Salle du Foyer rural – Concèze (Cor­rèze)

Je viens ici comme un amant
Les mains assoif­fées de ten­dresse
Le cœur qui fré­mit d’être sourd
Un chant dans l’âme à des­si­ner
La gorge émue de mots d’amour
(Je viens comme un amant)

Dix ans après le pré­cé­dent album Vivant spec­tacle ! Coren­tin Coko s’en vient nous « appri­voi­ser de poèmes » nous livrant pas moins de vingt com­po­si­tions inédites d’« huma­ni­té, de malice et de fris­sons lourds ». N’allez sur­tout pas ima­gi­ner que pen­dant cette décen­nie, il s’est conten­té de se délec­ter de mots et de « lais­ser pas­ser, lais­ser par­tir » comme il le dit si bien dans le der­nier titre… Oh que non ! Nous l’avons sou­vent croi­sé, nous avons même par­ta­gé une scène dédiée au Prin­temps des Poètes. Il a créé des fes­ti­vals, des spec­tacles, des albums au ser­vice des chan­sons des autres, celles des poi­lus de 14 – 18, celles des années 30, de La Com­mune… allant tou­jours plus avant dans sa pas­sion pour la poé­sie et la Chan­son avec son nom d’oiseau, Coko, et sa plume… Cette plume, elle est en fili­grane sur chaque page du livre-disque qu’il a choi­si pour écrin de ses chan­sons. Par­lons-en de cet écrin : la cou­ver­ture blanche rigide et brillante, les pho­tos et leur trai­te­ment gra­phique dans les tons brun-ocre – sur la cou­ver­ture comme dans les pages inté­rieures – les pho­tos de scène où le lan­gage des mains, les traits du visage tra­duisent les émo­tions jusqu’au hur­le­ment de la page finale en vis‑à vis d’un regard apai­sé tour­né vers hier… Bref, vous l’aurez com­pris, Coko a choi­si de nous offrir un bel objet à la hau­teur de l’aventure col­lec­tive qu’il a vécue. Car, s’il raconte avoir d’abord pen­sé à un solo, nour­ri de quan­ti­té de sons addi­tion­nels, tous acous­tiques dont l’album garde trace (sept titres répondent à ce pre­mier pro­jet), « au fil du tra­vail, la règle s’est assou­plie et au final il y a plein de musi­ciens invi­tés » et même des duos, avec Mèche pour l’amour tendre et Agnès Bihl pour l’amour vache… enfin pas seule­ment… On vous laisse découvrir !
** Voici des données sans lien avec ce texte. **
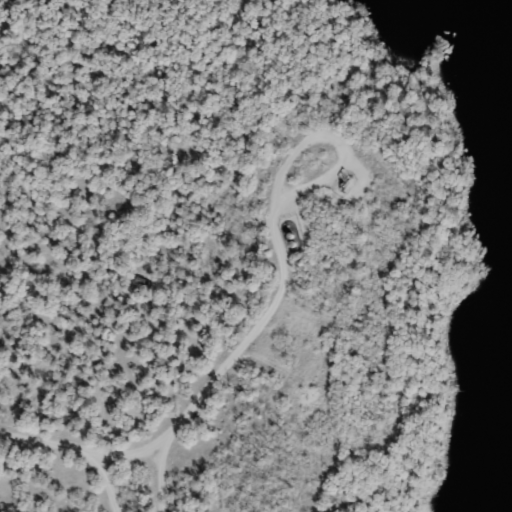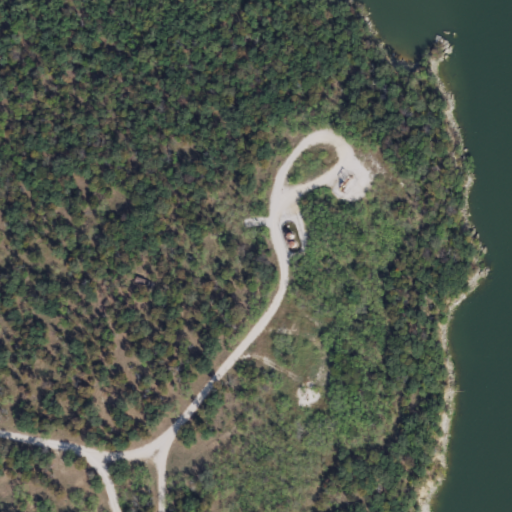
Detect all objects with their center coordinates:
park: (256, 256)
road: (266, 320)
road: (161, 473)
road: (107, 479)
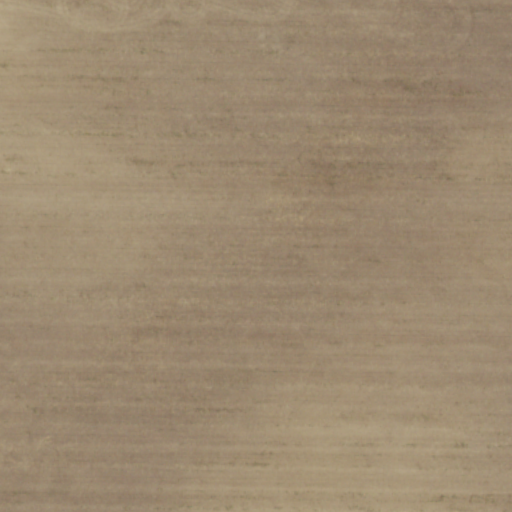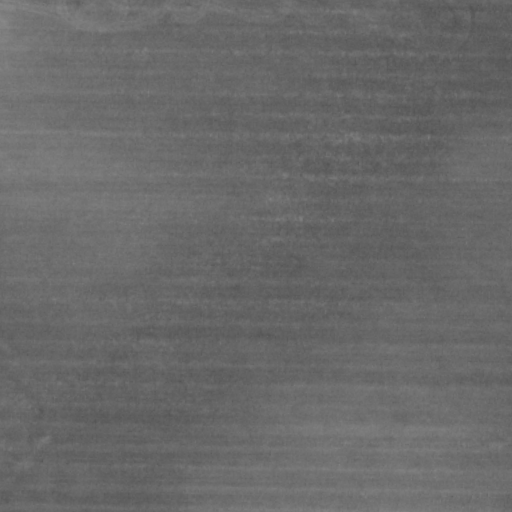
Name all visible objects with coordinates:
crop: (256, 256)
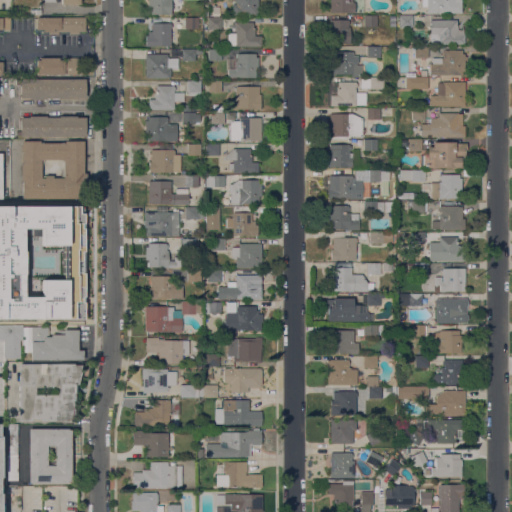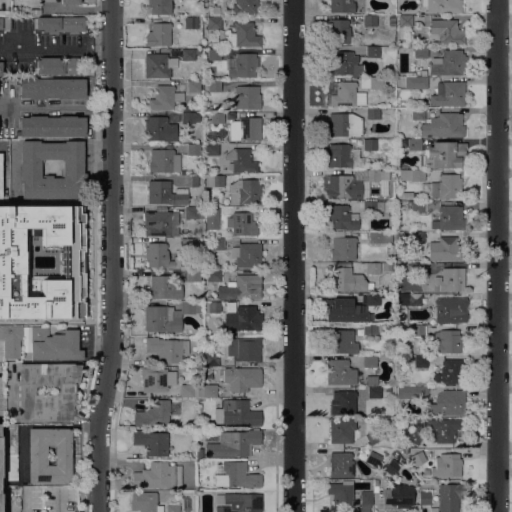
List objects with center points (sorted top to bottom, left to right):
building: (47, 0)
building: (48, 0)
building: (69, 1)
building: (70, 1)
building: (339, 5)
building: (157, 6)
building: (159, 6)
building: (243, 6)
building: (341, 6)
building: (440, 6)
building: (443, 6)
building: (244, 7)
building: (368, 19)
building: (403, 19)
building: (369, 20)
building: (212, 21)
building: (405, 21)
building: (5, 22)
building: (190, 22)
building: (58, 23)
building: (190, 23)
building: (214, 23)
building: (60, 24)
building: (338, 30)
building: (445, 30)
building: (337, 31)
building: (446, 31)
building: (157, 33)
building: (242, 34)
building: (161, 35)
building: (243, 35)
road: (42, 48)
building: (371, 50)
building: (372, 51)
building: (419, 51)
building: (186, 53)
building: (189, 54)
building: (214, 54)
building: (447, 62)
building: (447, 62)
building: (157, 64)
building: (158, 64)
building: (344, 64)
building: (344, 64)
building: (48, 65)
building: (242, 65)
building: (243, 65)
building: (59, 66)
building: (74, 66)
building: (0, 67)
building: (409, 74)
building: (414, 81)
building: (375, 82)
building: (416, 82)
building: (212, 85)
building: (192, 86)
building: (214, 86)
building: (192, 87)
building: (50, 88)
building: (52, 88)
building: (446, 93)
building: (448, 93)
building: (344, 94)
building: (346, 94)
building: (244, 96)
building: (163, 97)
building: (164, 97)
building: (245, 98)
road: (44, 108)
building: (217, 108)
building: (370, 112)
building: (372, 113)
building: (417, 113)
building: (415, 114)
building: (189, 115)
building: (188, 117)
building: (216, 117)
building: (217, 117)
building: (342, 124)
building: (51, 125)
building: (51, 125)
building: (344, 125)
building: (441, 125)
building: (443, 125)
building: (157, 128)
building: (159, 128)
building: (243, 128)
building: (248, 129)
building: (412, 143)
building: (369, 144)
building: (414, 144)
building: (192, 148)
building: (210, 148)
building: (193, 149)
building: (211, 149)
building: (442, 154)
building: (444, 154)
building: (339, 155)
building: (337, 157)
building: (161, 160)
building: (163, 160)
building: (239, 160)
building: (241, 160)
building: (51, 169)
building: (52, 169)
building: (0, 174)
building: (0, 174)
building: (376, 174)
building: (410, 174)
building: (372, 175)
building: (383, 175)
building: (412, 175)
building: (190, 180)
building: (191, 180)
building: (214, 180)
building: (212, 181)
building: (447, 185)
building: (344, 186)
building: (446, 186)
building: (343, 187)
building: (431, 188)
building: (242, 190)
building: (242, 192)
building: (164, 193)
building: (165, 193)
building: (405, 195)
building: (377, 206)
building: (416, 206)
building: (417, 206)
building: (190, 211)
building: (193, 212)
building: (449, 216)
building: (340, 217)
building: (341, 217)
building: (212, 218)
building: (448, 218)
building: (210, 219)
building: (158, 222)
building: (239, 222)
building: (160, 223)
building: (243, 224)
road: (6, 231)
building: (375, 236)
building: (379, 237)
building: (417, 237)
building: (64, 243)
building: (215, 243)
building: (187, 244)
building: (206, 244)
building: (217, 244)
building: (1, 247)
building: (341, 247)
building: (342, 247)
building: (442, 247)
building: (37, 248)
building: (443, 249)
building: (245, 254)
building: (246, 254)
building: (158, 255)
road: (113, 256)
building: (159, 256)
road: (292, 256)
road: (495, 256)
building: (40, 261)
building: (387, 266)
building: (420, 267)
building: (372, 268)
building: (193, 270)
building: (214, 275)
building: (345, 277)
building: (65, 278)
building: (451, 278)
building: (450, 279)
building: (348, 280)
building: (33, 283)
building: (163, 287)
building: (163, 287)
building: (240, 287)
building: (239, 288)
building: (412, 297)
building: (371, 298)
building: (413, 298)
building: (373, 299)
building: (190, 306)
building: (212, 307)
building: (449, 309)
building: (450, 309)
building: (344, 310)
building: (344, 311)
building: (49, 313)
building: (241, 317)
building: (160, 318)
building: (242, 318)
building: (382, 328)
building: (369, 329)
building: (417, 329)
building: (4, 338)
building: (445, 340)
building: (10, 341)
building: (341, 341)
building: (341, 341)
building: (443, 341)
building: (13, 342)
building: (53, 344)
building: (53, 344)
building: (165, 348)
building: (242, 348)
building: (244, 348)
building: (167, 349)
building: (210, 358)
building: (211, 358)
building: (368, 360)
building: (369, 361)
building: (420, 361)
building: (338, 371)
building: (447, 371)
building: (339, 372)
building: (449, 372)
building: (240, 377)
building: (242, 377)
building: (156, 379)
building: (156, 380)
building: (371, 380)
building: (371, 385)
building: (185, 389)
building: (209, 389)
building: (391, 389)
building: (45, 390)
building: (46, 390)
building: (198, 390)
building: (410, 391)
building: (373, 392)
building: (412, 392)
building: (447, 401)
building: (341, 402)
building: (342, 402)
building: (446, 403)
building: (235, 413)
building: (236, 413)
building: (153, 414)
building: (444, 428)
building: (341, 430)
building: (434, 430)
building: (340, 431)
building: (410, 435)
building: (370, 436)
building: (372, 436)
building: (10, 438)
building: (150, 441)
building: (151, 442)
building: (231, 443)
building: (233, 443)
building: (199, 452)
building: (11, 454)
building: (47, 455)
building: (49, 455)
building: (373, 457)
building: (418, 459)
building: (339, 464)
building: (340, 464)
building: (448, 464)
building: (448, 465)
building: (391, 466)
building: (156, 475)
building: (158, 475)
building: (235, 475)
building: (237, 475)
building: (375, 482)
building: (341, 493)
building: (339, 494)
building: (398, 494)
building: (400, 495)
building: (449, 496)
building: (423, 497)
building: (424, 497)
building: (447, 497)
road: (24, 500)
road: (58, 500)
building: (365, 500)
building: (143, 501)
building: (363, 501)
building: (144, 502)
building: (236, 502)
building: (239, 502)
building: (171, 507)
building: (172, 508)
building: (433, 509)
building: (350, 511)
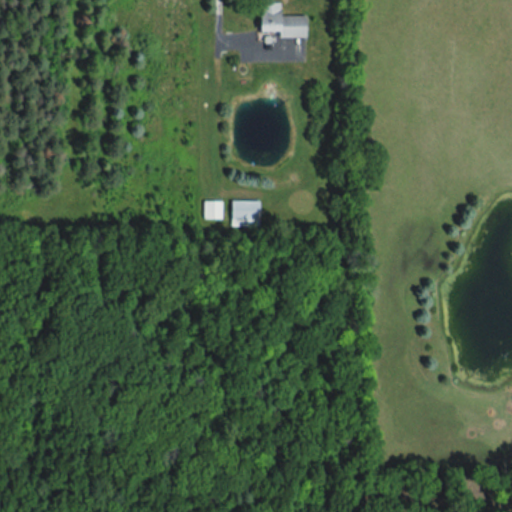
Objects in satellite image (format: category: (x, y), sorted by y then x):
building: (275, 22)
road: (233, 46)
building: (213, 211)
building: (247, 214)
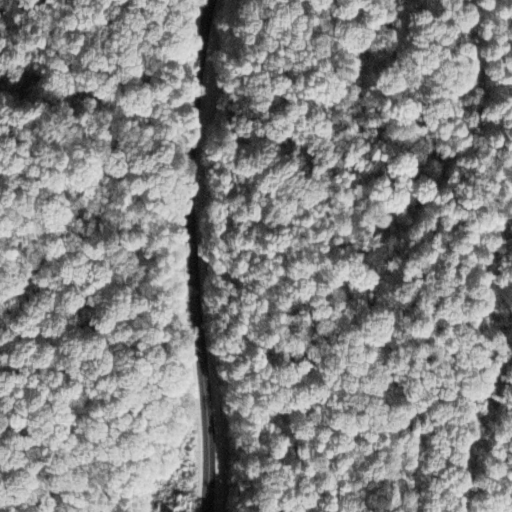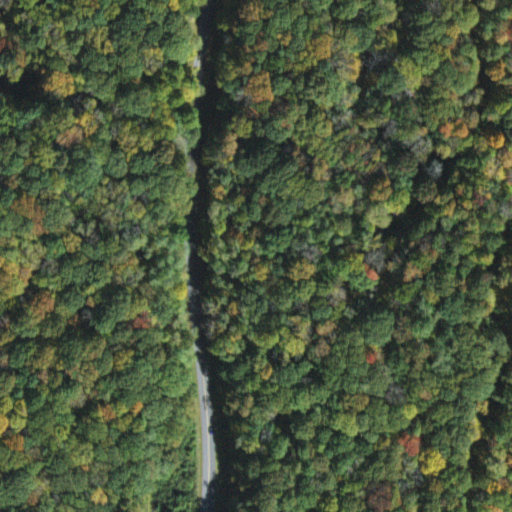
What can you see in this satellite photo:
road: (370, 251)
road: (195, 255)
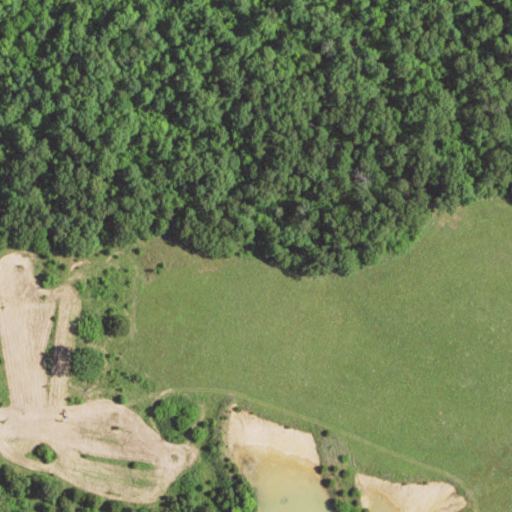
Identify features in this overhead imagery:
road: (501, 500)
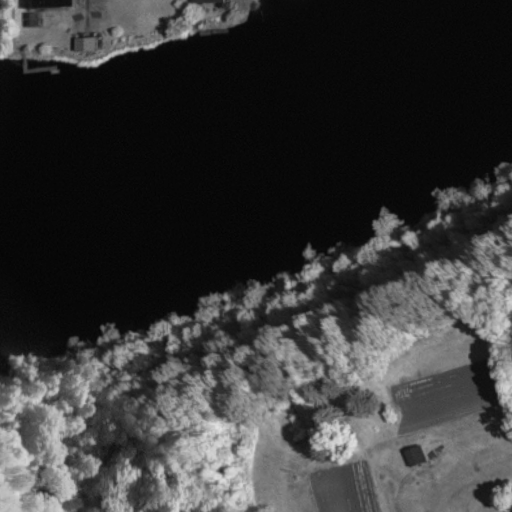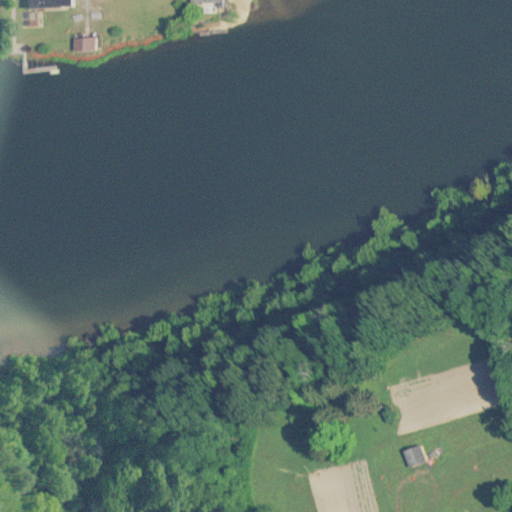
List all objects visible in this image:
building: (205, 1)
building: (44, 4)
building: (81, 45)
river: (260, 108)
building: (415, 456)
Pour beau­coup de titres, cet album où l’enregistrement a pla­cé la voix et les mots au tout pre­mier plan, même quand toute une fan­fare s’invite, est un hymne tendre dédié aux femmes, comme dans le tout pre­mier Des mots pour te dire belle… Écou­tez : « Te voir prin­temps, te voir entière /​Te voir pleu­rer, belle et puis­sante /​Belle et ravie, vie et lumière /​Voi­là sur­tout ce que je chante… » Hymne à la femme aimée, par­fois mal aimée, c’est vrai (Je vous pré­sente mes excuses), aimée dans le dia­logue avec son enfant (Dis papa, Tu l’aimes com­ment ?) dési­rée, convoi­tée (Ses yeux disaient… et ce char­mant duo avec Mèche Comm’ j’aimerais, juste une fois /​Comm’j’aimerais dor­mir chez toi), dans les trois temps d’une valse, femme aimée, au pas­sé – On aurait dit /​Qu’tu f’sais rimer /​La poé­sie /​et la beau­té – comme au pré­sent – Et mal­gré les plis de ton corps /​Mal­gré ces rid’s qui te décorent /​Toi qu’étais belle /​Tu veux qu’j’te dise ? /​Tu l’es encore – Bien enten­du on n’échappe pas à l’évocation de la dou­leur d’aimer « Il ne faut pas me regar­der /​je ne suis pas encor gué­ri ». Que dire enfin des ensor­ce­leuses, des sirènes qui font et défont les héros, les vrais ? « « Heu­reux qui comme les sirènes /​Ont fait pleu­rer un mate­lot /​A cor, à cri, à feu, à flot /​De tant d’amour et tant de peine… » des vers où se glissent subrep­ti­ce­ment – vous l’aurez vu bien sûr – des emprunts à quelques gloires pas­sées… Com­ment pour­rait-il en être autre­ment quand on s’appelle Coren­tin Coko et que l’on a tant et tant fré­quen­té les poètes et les chanteurs ?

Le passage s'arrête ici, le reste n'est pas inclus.